The worldwide war on drugs has been a “remarkable failure,” only serving to drive the spread of HIV among drug users and their sexual partners, suggests a new report.
The Global Commission on Drug Policy, a Brazil-based group that includes six former world leaders, former Supreme Court of Canada Justice Louise Arbour and British business magnate Richard Branson, released its report Tuesday.
The paper says that focusing the drug war on criminalization and punishment is neither slowing the drug trade, nor protecting people's health.
Instead, it’s helping to fuel the supply of some of the most dangerous drugs, forcing drug use into dangerous pockets underground, and taking away precious funding that could be better spent on addiction prevention and treatment.
According to the report, injection drug use now accounts for about one-third of new HIV infections outside sub-Saharan Africa. Tough drug law enforcement policies around the world are driving that spread in a number of ways, including:
Forcing drug users underground to avoid arrest, away from HIV testing and HIV prevention services
Spreading the HIV pandemic in prisons, where drug use in often rampant,by needlessly incarcerating non-violent drug offenders
Encouraging syringe sharing by restricting groups from offering sterile syringes to drug users
Wasting funding on ineffective drug law enforcement efforts instead of investing it in proven HIV prevention strategies.

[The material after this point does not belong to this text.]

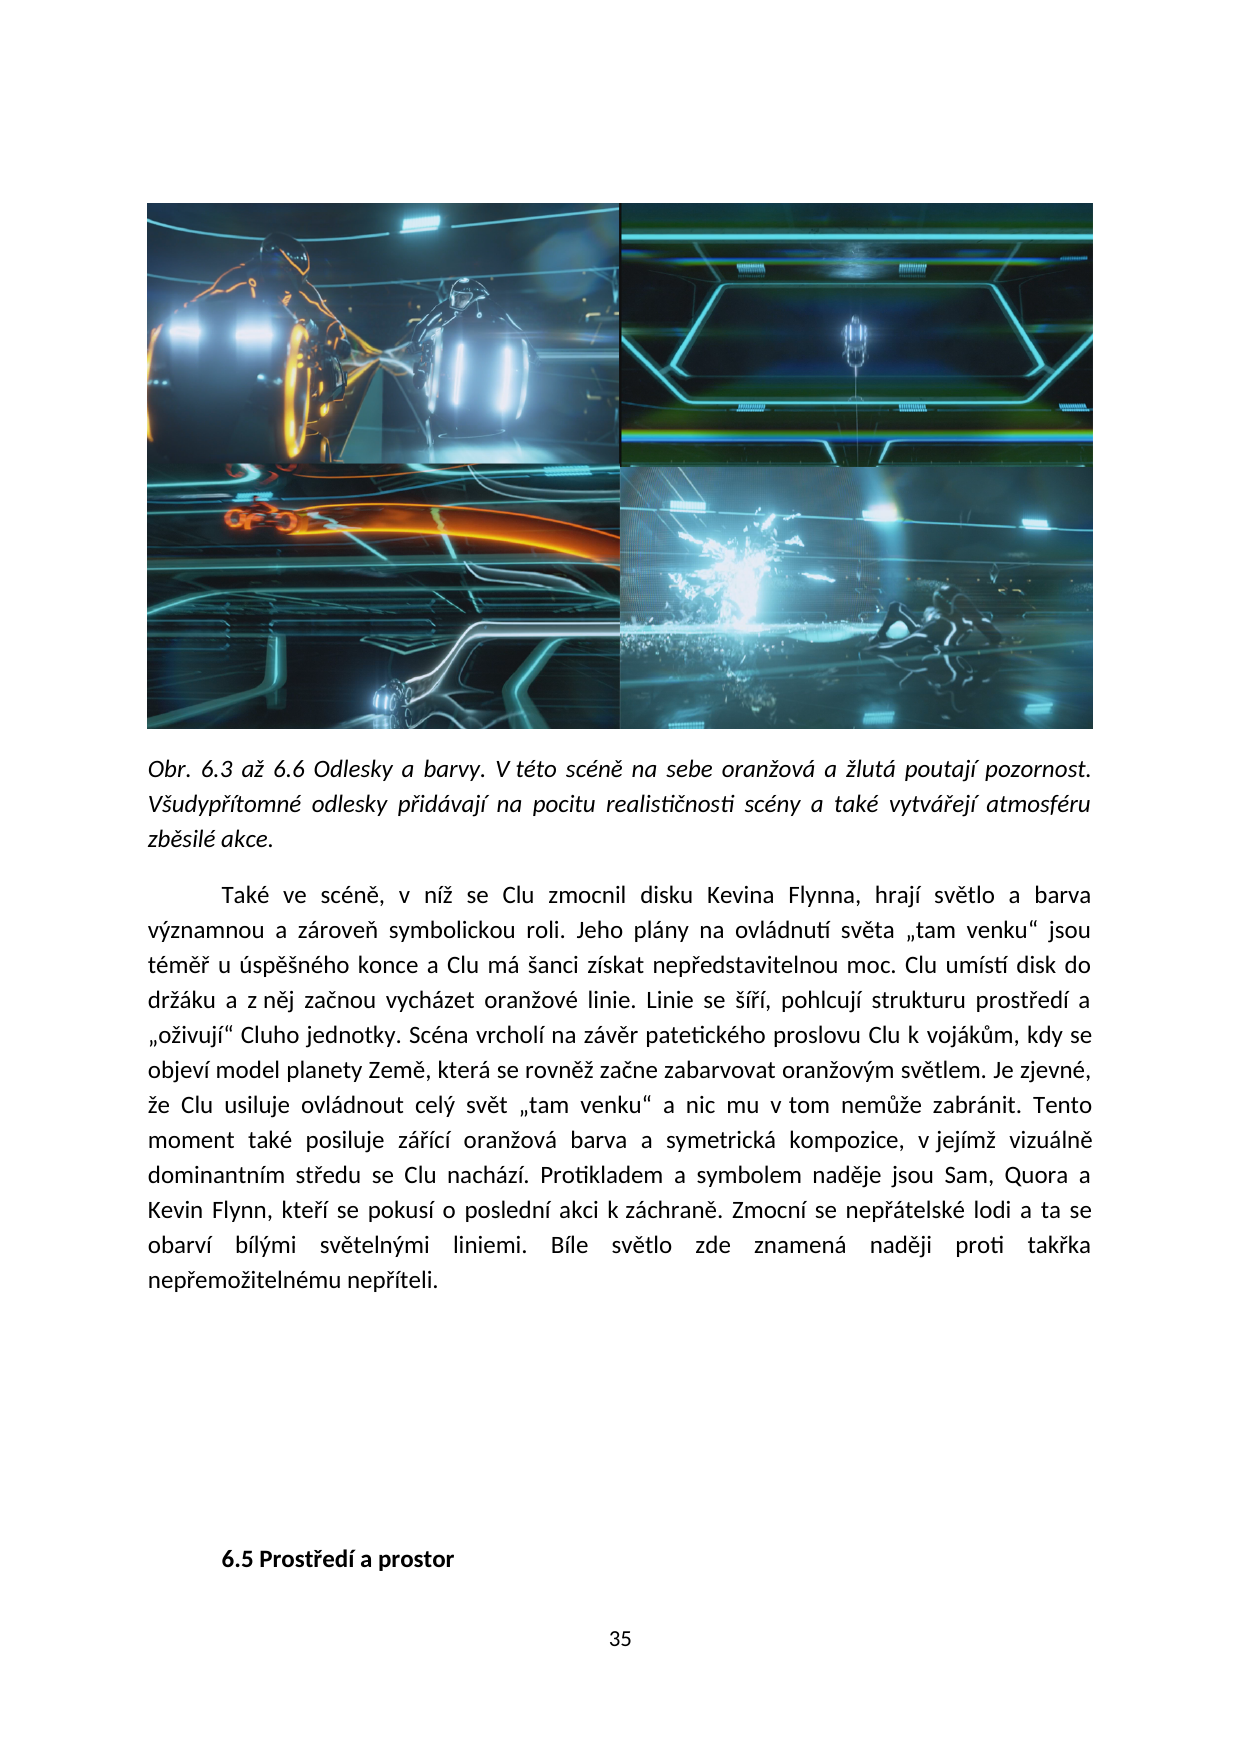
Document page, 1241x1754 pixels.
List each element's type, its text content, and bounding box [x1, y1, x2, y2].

text Také ve scéně, v níž se Clu zmocnil disku Kevina Flynna, hrají světlo a barva významnou a zároveň symbolickou roli. Jeho plány na ovládnutí světa „tam venku“ jsou téměř u úspěšného konce a Clu má šanci získat nepředstavitelnou moc. Clu umístí disk do držáku a z něj začnou vycházet oranžové linie. Linie se šíří, pohlcují strukturu prostředí a „oživují“ Cluho jednotky. Scéna vrcholí na závěr patetického proslovu Clu k vojákům, kdy se objeví model planety Země, která se rovněž začne zabarvovat oranžovým světlem. Je zjevné, že Clu usiluje ovládnout celý svět „tam venku“ a nic mu v tom nemůže zabránit. Tento moment také posiluje zářící oranžová barva a symetrická kompozice, v jejímž vizuálně dominantním středu se Clu nachází. Protikladem a symbolem naděje jsou Sam, Quora a Kevin Flynn, kteří se pokusí o poslední akci k záchraně. Zmocní se nepřátelské lodi a ta se obarví bílými světelnými liniemi. Bíle světlo zde znamená naději proti takřka nepřemožitelnému nepříteli. [148, 879, 1093, 1295]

Not only is the war on drugs not helping addicts, it’s not reducing the drug supply. The Commission’s report notes that the worldwide supply of illicit opiates, such as heroin, has increased by more than 380 per cent since 1980.
At the same time, there’s been a 79 per cent decrease in the price of heroin in Europe between 1990 and 2009, along with a steady increase in the purity of the drug.
The reoprt says that he global prohibition of drugs fuels drug violence around the world.
“For instance, it is estimated that more than 50,000 individuals have been killed since a 2006 military escalation against drug cartels by Mexican government forces,” the report says.
Those deaths have not disrupted the Mexican drug market’s ability to produce and distribute illegal drugs, the report suggests; instead, Mexican heroin production has increased by more than 340 per cent since 2004.
In order to stop the cycle, the report calls on the United Nations Secretary General, UNAIDS, as and the United Nations Office on Drugs and Crime to acknowledge that the war on drugs is helping spread of HIV and hepatitis, encouraging drug gang violence and leading to other social harms.
It also wants the United Nations groups to push national governments to stop arresting and imprisoning people who use drugs but do no harm to others. Instead, government should focus on evidence-based drug-reduction interventions, such as safe injection sites and prescription heroin programs.
The report, released in advance of next month's international AIDS conference in Washington, D.C., comes as Canada's Conservative government comes under fire for passing tough-on-drugs legislation.
While Canada does have a supervised injection site for chronic drug users – the Insite centre in Vancouver’s Downtown Eastside -- the Conservatives have said they are philosophically opposed to site and have tried repeatedly to have it shut down.
Last year, the Supreme Court of Canada ruled that the exemption the site needed to operate could not be denied if there was a demonstrated need for the facility.